We’ve heard a lot of noise lately about God & religion in public settings. There are ACLU challenges being levied against public prayer by our state legislature, and in the Forsyth and Rowan County Boards of Commissioners. We even have internal cessation of prayer within our own Board of Commissioners, without legal challenge or so much as a ‘friendly’ letter from the ACLU. Then there are questions about local church involvement in after-school educational programs.
Some of the discussion perplexes from an ideological perspective.
It comes as no surprise that the liberal left in this country, often represented in legal matters by the American Civil Liberties Union (ACLU), is openly and aggressively seeking to eliminate all forms of religious activity from the affairs of state. In North Carolina there are a number of recent actions initiated by the ACLU (and by Americans United for Separation of Church and State) attempting to stop the Forsyth County commissioners from opening their meetings with sectarian prayer. After gaining ground in this case at the 4th U.S. Circuit Court of Appeals, now the ACLU is emboldened and is trying to intimidate the NC House of Representatives from praying in Jesus’ name. Similarly, the commissioners in Rowan County have been served notice of an impending ACLU lawsuit. It seems these inferior courts are failing to grasp the full measure of the U.S. Supreme Court’s 1983 majority decision in Marsh v. Chambers, in which the Justices concluded the Court will not parse the words of legislative prayer. Period. Eventually, I imagine the High Court will be compelled to weigh in on these appellate cases and reaffirm Marsh v. Chambers to assure its precedent is being properly applied.

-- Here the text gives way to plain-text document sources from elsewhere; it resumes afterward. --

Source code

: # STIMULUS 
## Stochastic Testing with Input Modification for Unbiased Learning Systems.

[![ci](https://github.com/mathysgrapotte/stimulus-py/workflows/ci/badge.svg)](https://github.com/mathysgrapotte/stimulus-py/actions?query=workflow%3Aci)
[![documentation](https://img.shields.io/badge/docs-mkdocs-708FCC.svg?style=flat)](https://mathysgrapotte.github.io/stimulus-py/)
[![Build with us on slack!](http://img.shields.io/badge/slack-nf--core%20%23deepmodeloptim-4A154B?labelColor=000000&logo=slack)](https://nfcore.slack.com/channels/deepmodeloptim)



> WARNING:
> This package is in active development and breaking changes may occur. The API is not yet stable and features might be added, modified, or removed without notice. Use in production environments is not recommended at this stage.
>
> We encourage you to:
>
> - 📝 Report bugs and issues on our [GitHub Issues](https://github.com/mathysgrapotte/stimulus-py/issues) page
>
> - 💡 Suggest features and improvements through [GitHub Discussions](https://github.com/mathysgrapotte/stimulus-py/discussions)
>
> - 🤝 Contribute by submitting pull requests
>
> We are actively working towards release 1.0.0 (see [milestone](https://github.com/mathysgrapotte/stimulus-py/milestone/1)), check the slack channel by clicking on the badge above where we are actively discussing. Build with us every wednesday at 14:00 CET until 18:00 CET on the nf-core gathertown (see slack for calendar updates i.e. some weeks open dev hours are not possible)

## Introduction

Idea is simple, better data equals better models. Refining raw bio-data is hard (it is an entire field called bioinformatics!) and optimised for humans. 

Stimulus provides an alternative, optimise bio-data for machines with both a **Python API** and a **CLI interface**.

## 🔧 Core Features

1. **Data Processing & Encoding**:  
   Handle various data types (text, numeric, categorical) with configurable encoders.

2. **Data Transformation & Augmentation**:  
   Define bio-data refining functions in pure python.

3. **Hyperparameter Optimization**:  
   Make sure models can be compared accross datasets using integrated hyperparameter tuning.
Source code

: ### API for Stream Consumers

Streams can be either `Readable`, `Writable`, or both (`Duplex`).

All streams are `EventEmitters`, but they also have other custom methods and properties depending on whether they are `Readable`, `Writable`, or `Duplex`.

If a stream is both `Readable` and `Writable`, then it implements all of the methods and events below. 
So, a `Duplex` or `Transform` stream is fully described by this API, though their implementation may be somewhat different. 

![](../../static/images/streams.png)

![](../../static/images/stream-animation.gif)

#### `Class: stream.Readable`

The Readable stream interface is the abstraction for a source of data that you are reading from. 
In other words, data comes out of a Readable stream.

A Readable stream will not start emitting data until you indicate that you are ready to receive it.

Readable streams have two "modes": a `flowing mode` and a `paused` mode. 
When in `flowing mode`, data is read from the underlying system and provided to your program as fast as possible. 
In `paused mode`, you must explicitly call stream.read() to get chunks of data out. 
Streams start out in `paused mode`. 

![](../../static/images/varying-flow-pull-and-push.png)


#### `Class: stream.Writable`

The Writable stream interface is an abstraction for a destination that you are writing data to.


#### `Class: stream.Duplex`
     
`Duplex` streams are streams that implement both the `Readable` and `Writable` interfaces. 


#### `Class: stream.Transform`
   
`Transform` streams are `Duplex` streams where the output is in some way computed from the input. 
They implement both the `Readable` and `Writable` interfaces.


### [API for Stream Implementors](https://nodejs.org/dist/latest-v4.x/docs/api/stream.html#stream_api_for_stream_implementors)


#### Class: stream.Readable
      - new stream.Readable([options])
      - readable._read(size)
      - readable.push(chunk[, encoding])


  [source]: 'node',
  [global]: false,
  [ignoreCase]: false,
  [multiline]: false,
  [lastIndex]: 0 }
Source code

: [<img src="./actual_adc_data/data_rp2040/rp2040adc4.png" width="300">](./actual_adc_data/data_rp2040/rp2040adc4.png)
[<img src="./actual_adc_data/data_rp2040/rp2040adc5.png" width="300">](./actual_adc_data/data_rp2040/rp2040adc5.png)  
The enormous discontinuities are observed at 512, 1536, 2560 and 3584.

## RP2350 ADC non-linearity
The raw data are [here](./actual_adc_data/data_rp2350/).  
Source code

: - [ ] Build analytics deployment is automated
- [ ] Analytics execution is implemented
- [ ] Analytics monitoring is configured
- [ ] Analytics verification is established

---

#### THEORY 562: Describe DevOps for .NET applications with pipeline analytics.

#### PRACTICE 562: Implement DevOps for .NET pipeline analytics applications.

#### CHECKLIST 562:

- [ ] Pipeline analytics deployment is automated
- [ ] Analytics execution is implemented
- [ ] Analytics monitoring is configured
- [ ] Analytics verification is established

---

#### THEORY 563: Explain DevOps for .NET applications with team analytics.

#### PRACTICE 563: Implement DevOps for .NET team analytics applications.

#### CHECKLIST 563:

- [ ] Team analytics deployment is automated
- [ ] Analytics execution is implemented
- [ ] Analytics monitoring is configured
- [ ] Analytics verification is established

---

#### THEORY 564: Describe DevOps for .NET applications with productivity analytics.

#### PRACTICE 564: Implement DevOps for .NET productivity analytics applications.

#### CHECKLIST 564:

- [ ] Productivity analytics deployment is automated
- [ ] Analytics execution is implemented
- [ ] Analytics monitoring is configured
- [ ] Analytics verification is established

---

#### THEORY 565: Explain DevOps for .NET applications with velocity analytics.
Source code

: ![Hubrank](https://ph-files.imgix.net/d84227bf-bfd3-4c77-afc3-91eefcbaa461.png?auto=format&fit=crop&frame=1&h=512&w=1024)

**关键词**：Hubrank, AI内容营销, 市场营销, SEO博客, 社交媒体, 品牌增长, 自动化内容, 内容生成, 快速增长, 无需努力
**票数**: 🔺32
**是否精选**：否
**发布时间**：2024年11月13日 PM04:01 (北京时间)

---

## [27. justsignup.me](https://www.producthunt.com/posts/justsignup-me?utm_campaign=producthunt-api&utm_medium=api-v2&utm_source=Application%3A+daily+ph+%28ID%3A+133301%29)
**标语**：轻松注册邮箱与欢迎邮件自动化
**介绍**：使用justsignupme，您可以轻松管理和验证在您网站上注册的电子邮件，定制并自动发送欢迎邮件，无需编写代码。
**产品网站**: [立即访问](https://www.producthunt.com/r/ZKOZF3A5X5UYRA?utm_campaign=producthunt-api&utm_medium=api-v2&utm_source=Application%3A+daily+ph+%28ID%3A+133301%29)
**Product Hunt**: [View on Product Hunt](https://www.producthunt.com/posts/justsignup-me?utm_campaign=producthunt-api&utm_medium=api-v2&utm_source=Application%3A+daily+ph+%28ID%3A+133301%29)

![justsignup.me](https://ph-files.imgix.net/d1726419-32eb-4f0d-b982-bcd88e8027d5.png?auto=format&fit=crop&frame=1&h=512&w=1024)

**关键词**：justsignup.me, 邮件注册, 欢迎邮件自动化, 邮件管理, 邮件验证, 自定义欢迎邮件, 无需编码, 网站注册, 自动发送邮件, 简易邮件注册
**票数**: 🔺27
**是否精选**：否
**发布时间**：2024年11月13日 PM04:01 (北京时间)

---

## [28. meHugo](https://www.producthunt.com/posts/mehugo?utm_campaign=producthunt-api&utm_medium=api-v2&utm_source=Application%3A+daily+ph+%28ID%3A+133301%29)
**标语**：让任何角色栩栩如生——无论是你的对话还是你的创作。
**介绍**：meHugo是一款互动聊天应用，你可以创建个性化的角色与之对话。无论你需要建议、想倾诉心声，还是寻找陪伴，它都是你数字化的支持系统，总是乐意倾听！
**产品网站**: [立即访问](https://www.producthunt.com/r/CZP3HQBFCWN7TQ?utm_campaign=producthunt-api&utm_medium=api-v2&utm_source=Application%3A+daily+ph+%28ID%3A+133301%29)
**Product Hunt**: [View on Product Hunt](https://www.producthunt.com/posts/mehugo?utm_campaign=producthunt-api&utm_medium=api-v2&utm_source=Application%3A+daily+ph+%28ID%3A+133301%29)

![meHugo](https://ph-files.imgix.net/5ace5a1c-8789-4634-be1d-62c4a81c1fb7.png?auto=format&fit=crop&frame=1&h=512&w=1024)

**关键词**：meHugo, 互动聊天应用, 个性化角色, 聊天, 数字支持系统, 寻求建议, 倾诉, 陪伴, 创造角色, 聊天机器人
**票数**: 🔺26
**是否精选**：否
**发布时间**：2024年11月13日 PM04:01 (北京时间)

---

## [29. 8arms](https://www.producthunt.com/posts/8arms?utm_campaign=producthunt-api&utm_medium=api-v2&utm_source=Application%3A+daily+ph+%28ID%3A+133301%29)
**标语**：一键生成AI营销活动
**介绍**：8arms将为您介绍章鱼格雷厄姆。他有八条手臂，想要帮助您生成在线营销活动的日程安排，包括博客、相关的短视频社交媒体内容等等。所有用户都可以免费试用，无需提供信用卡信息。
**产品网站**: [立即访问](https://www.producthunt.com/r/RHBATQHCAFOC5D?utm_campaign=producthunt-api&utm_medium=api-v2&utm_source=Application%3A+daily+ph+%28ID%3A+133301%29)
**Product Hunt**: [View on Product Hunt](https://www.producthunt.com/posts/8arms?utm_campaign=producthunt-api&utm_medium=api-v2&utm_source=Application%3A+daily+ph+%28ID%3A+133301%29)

But more troubling is the growing evidence we have clergy who support a complete and extensive separation of church and state, even to the point of dis-inviting God from our public meetings. This is both ill-advised and dangerous. God has blessed our country, state, and county with rich blessings over the past 300 years of growth and prosperity. If we dare to exclude God from His natural involvement in all our activities – whether in the home, the church, or the public arena – He will turn His face from us, just as the Old Testament prophets in the Holy Bible cautioned. Some of our so-called pastors are leading us down that path to perdition in advocating we take God out of all public mattters (so as not to offend non-believers). This is truly a disturbing trend. But wait, it gets even better.
Some of those same clergy are, themselves, dragging the state right back into their religious affairs. Thus, the source of my perplexity.
How can a local pastor support not praying in a public setting, and then hold partisan political rallies at his church? How can that same pastor (along with two others) solicit and receive millions of dollars in federal and state grant funding for after-school programs hosted in their church buildings (when our own secular Boys and Girls Club was discouraged from applying for those same grants)? And how does a pastor, who happens to be Chairman of the Lee County Board of Education, reconcile accepting those grant funds for his church’s Community Learning Center when it smacks of a conflict of interest? After all, as County School Board Chairman, he has a strong position of influence with the Department of Public Instruction, which doles out these funds. Isn’t it an obvious conflict of interest to be listed on a contract as the direct and primary recipient of DPI funding for a community learning center while simultaneously holding a position of potential influence about where those funds are to be awarded?
Local citizens are also curious about rumors the same pastor is being moved with just a few days’ notice from Sanford to another AME Zion church in Bunnlevel, right at the time said pastor is seeking re-election to the Lee County Board of Education. Is this sudden move related to his receipt of grant funds from the state? Is it because of his intense political involvement? Or is it for some other reason or purpose? Hopefully, all of this will be sorted out before the spring primary so voters can decide whether they might condone the good pastor’s political behavior, juxtaposing church, state and religion in his capacity as BOE Chairman.